YOUR GOAL:
Recast the material below as a Markdown table with two columns, Row and Line, giving each line its own numbered row and leaving out any blank lines.

INPUT ROWS:
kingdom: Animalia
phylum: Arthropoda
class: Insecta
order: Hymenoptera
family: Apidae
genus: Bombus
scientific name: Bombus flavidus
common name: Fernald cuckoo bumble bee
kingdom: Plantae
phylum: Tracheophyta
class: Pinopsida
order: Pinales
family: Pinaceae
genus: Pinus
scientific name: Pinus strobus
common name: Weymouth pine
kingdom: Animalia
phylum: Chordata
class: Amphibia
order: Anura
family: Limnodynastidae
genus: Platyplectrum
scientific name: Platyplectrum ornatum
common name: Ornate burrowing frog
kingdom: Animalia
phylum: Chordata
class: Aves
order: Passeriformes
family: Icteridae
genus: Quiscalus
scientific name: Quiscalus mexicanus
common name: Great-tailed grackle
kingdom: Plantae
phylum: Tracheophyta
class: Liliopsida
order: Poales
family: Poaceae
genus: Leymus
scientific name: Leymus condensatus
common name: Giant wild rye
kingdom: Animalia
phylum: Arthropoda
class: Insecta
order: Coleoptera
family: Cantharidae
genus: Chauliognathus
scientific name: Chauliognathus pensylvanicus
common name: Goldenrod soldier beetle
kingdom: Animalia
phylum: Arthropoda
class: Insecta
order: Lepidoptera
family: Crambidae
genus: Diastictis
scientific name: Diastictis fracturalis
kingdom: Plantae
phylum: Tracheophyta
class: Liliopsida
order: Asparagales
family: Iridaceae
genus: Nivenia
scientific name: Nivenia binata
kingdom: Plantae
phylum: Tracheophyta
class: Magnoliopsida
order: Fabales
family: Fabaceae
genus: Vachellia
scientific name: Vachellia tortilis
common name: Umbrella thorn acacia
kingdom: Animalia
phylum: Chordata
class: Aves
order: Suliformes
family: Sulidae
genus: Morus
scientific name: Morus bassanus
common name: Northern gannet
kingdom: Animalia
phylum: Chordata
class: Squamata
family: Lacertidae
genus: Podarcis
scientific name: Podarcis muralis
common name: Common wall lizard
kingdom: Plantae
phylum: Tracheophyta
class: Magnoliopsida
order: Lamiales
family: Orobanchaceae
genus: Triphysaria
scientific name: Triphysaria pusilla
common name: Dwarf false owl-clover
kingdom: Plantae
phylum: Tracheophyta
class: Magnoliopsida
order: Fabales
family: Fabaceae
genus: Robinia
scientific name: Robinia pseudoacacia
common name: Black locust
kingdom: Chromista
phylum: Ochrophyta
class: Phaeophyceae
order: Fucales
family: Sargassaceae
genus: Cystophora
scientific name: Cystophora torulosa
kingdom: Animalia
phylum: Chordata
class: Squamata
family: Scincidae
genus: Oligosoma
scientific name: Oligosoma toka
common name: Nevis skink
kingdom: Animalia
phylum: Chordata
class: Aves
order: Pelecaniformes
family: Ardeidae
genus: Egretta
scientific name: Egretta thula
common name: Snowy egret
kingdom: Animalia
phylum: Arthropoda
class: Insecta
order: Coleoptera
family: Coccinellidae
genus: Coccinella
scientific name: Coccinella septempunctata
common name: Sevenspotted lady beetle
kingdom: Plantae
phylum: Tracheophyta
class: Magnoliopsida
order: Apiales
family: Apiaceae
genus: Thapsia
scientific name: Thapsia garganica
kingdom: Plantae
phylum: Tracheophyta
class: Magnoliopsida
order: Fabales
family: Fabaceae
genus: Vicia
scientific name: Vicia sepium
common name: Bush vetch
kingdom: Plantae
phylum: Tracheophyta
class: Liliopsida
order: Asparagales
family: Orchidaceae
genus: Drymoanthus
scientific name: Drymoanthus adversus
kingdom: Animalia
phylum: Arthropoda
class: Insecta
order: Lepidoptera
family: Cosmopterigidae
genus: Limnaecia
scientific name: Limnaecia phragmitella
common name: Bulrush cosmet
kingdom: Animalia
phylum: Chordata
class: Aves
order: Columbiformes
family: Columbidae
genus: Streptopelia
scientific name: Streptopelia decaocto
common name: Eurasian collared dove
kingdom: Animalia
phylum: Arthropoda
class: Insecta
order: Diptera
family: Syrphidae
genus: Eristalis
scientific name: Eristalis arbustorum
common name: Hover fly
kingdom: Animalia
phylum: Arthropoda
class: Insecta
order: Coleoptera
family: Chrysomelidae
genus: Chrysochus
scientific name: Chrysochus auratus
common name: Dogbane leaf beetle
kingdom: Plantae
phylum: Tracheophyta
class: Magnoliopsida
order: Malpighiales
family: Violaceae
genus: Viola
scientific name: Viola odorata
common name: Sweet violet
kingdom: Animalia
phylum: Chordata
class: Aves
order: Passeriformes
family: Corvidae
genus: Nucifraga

CORRECT RESULT:
| Row | Line |
|---|---|
| 1 | kingdom: Animalia |
| 2 | phylum: Arthropoda |
| 3 | class: Insecta |
| 4 | order: Hymenoptera |
| 5 | family: Apidae |
| 6 | genus: Bombus |
| 7 | scientific name: Bombus flavidus |
| 8 | common name: Fernald cuckoo bumble bee |
| 9 | kingdom: Plantae |
| 10 | phylum: Tracheophyta |
| 11 | class: Pinopsida |
| 12 | order: Pinales |
| 13 | family: Pinaceae |
| 14 | genus: Pinus |
| 15 | scientific name: Pinus strobus |
| 16 | common name: Weymouth pine |
| 17 | kingdom: Animalia |
| 18 | phylum: Chordata |
| 19 | class: Amphibia |
| 20 | order: Anura |
| 21 | family: Limnodynastidae |
| 22 | genus: Platyplectrum |
| 23 | scientific name: Platyplectrum ornatum |
| 24 | common name: Ornate burrowing frog |
| 25 | kingdom: Animalia |
| 26 | phylum: Chordata |
| 27 | class: Aves |
| 28 | order: Passeriformes |
| 29 | family: Icteridae |
| 30 | genus: Quiscalus |
| 31 | scientific name: Quiscalus mexicanus |
| 32 | common name: Great-tailed grackle |
| 33 | kingdom: Plantae |
| 34 | phylum: Tracheophyta |
| 35 | class: Liliopsida |
| 36 | order: Poales |
| 37 | family: Poaceae |
| 38 | genus: Leymus |
| 39 | scientific name: Leymus condensatus |
| 40 | common name: Giant wild rye |
| 41 | kingdom: Animalia |
| 42 | phylum: Arthropoda |
| 43 | class: Insecta |
| 44 | order: Coleoptera |
| 45 | family: Cantharidae |
| 46 | genus: Chauliognathus |
| 47 | scientific name: Chauliognathus pensylvanicus |
| 48 | common name: Goldenrod soldier beetle |
| 49 | kingdom: Animalia |
| 50 | phylum: Arthropoda |
| 51 | class: Insecta |
| 52 | order: Lepidoptera |
| 53 | family: Crambidae |
| 54 | genus: Diastictis |
| 55 | scientific name: Diastictis fracturalis |
| 56 | kingdom: Plantae |
| 57 | phylum: Tracheophyta |
| 58 | class: Liliopsida |
| 59 | order: Asparagales |
| 60 | family: Iridaceae |
| 61 | genus: Nivenia |
| 62 | scientific name: Nivenia binata |
| 63 | kingdom: Plantae |
| 64 | phylum: Tracheophyta |
| 65 | class: Magnoliopsida |
| 66 | order: Fabales |
| 67 | family: Fabaceae |
| 68 | genus: Vachellia |
| 69 | scientific name: Vachellia tortilis |
| 70 | common name: Umbrella thorn acacia |
| 71 | kingdom: Animalia |
| 72 | phylum: Chordata |
| 73 | class: Aves |
| 74 | order: Suliformes |
| 75 | family: Sulidae |
| 76 | genus: Morus |
| 77 | scientific name: Morus bassanus |
| 78 | common name: Northern gannet |
| 79 | kingdom: Animalia |
| 80 | phylum: Chordata |
| 81 | class: Squamata |
| 82 | family: Lacertidae |
| 83 | genus: Podarcis |
| 84 | scientific name: Podarcis muralis |
| 85 | common name: Common wall lizard |
| 86 | kingdom: Plantae |
| 87 | phylum: Tracheophyta |
| 88 | class: Magnoliopsida |
| 89 | order: Lamiales |
| 90 | family: Orobanchaceae |
| 91 | genus: Triphysaria |
| 92 | scientific name: Triphysaria pusilla |
| 93 | common name: Dwarf false owl-clover |
| 94 | kingdom: Plantae |
| 95 | phylum: Tracheophyta |
| 96 | class: Magnoliopsida |
| 97 | order: Fabales |
| 98 | family: Fabaceae |
| 99 | genus: Robinia |
| 100 | scientific name: Robinia pseudoacacia |
| 101 | common name: Black locust |
| 102 | kingdom: Chromista |
| 103 | phylum: Ochrophyta |
| 104 | class: Phaeophyceae |
| 105 | order: Fucales |
| 106 | family: Sargassaceae |
| 107 | genus: Cystophora |
| 108 | scientific name: Cystophora torulosa |
| 109 | kingdom: Animalia |
| 110 | phylum: Chordata |
| 111 | class: Squamata |
| 112 | family: Scincidae |
| 113 | genus: Oligosoma |
| 114 | scientific name: Oligosoma toka |
| 115 | common name: Nevis skink |
| 116 | kingdom: Animalia |
| 117 | phylum: Chordata |
| 118 | class: Aves |
| 119 | order: Pelecaniformes |
| 120 | family: Ardeidae |
| 121 | genus: Egretta |
| 122 | scientific name: Egretta thula |
| 123 | common name: Snowy egret |
| 124 | kingdom: Animalia |
| 125 | phylum: Arthropoda |
| 126 | class: Insecta |
| 127 | order: Coleoptera |
| 128 | family: Coccinellidae |
| 129 | genus: Coccinella |
| 130 | scientific name: Coccinella septempunctata |
| 131 | common name: Sevenspotted lady beetle |
| 132 | kingdom: Plantae |
| 133 | phylum: Tracheophyta |
| 134 | class: Magnoliopsida |
| 135 | order: Apiales |
| 136 | family: Apiaceae |
| 137 | genus: Thapsia |
| 138 | scientific name: Thapsia garganica |
| 139 | kingdom: Plantae |
| 140 | phylum: Tracheophyta |
| 141 | class: Magnoliopsida |
| 142 | order: Fabales |
| 143 | family: Fabaceae |
| 144 | genus: Vicia |
| 145 | scientific name: Vicia sepium |
| 146 | common name: Bush vetch |
| 147 | kingdom: Plantae |
| 148 | phylum: Tracheophyta |
| 149 | class: Liliopsida |
| 150 | order: Asparagales |
| 151 | family: Orchidaceae |
| 152 | genus: Drymoanthus |
| 153 | scientific name: Drymoanthus adversus |
| 154 | kingdom: Animalia |
| 155 | phylum: Arthropoda |
| 156 | class: Insecta |
| 157 | order: Lepidoptera |
| 158 | family: Cosmopterigidae |
| 159 | genus: Limnaecia |
| 160 | scientific name: Limnaecia phragmitella |
| 161 | common name: Bulrush cosmet |
| 162 | kingdom: Animalia |
| 163 | phylum: Chordata |
| 164 | class: Aves |
| 165 | order: Columbiformes |
| 166 | family: Columbidae |
| 167 | genus: Streptopelia |
| 168 | scientific name: Streptopelia decaocto |
| 169 | common name: Eurasian collared dove |
| 170 | kingdom: Animalia |
| 171 | phylum: Arthropoda |
| 172 | class: Insecta |
| 173 | order: Diptera |
| 174 | family: Syrphidae |
| 175 | genus: Eristalis |
| 176 | scientific name: Eristalis arbustorum |
| 177 | common name: Hover fly |
| 178 | kingdom: Animalia |
| 179 | phylum: Arthropoda |
| 180 | class: Insecta |
| 181 | order: Coleoptera |
| 182 | family: Chrysomelidae |
| 183 | genus: Chrysochus |
| 184 | scientific name: Chrysochus auratus |
| 185 | common name: Dogbane leaf beetle |
| 186 | kingdom: Plantae |
| 187 | phylum: Tracheophyta |
| 188 | class: Magnoliopsida |
| 189 | order: Malpighiales |
| 190 | family: Violaceae |
| 191 | genus: Viola |
| 192 | scientific name: Viola odorata |
| 193 | common name: Sweet violet |
| 194 | kingdom: Animalia |
| 195 | phylum: Chordata |
| 196 | class: Aves |
| 197 | order: Passeriformes |
| 198 | family: Corvidae |
| 199 | genus: Nucifraga |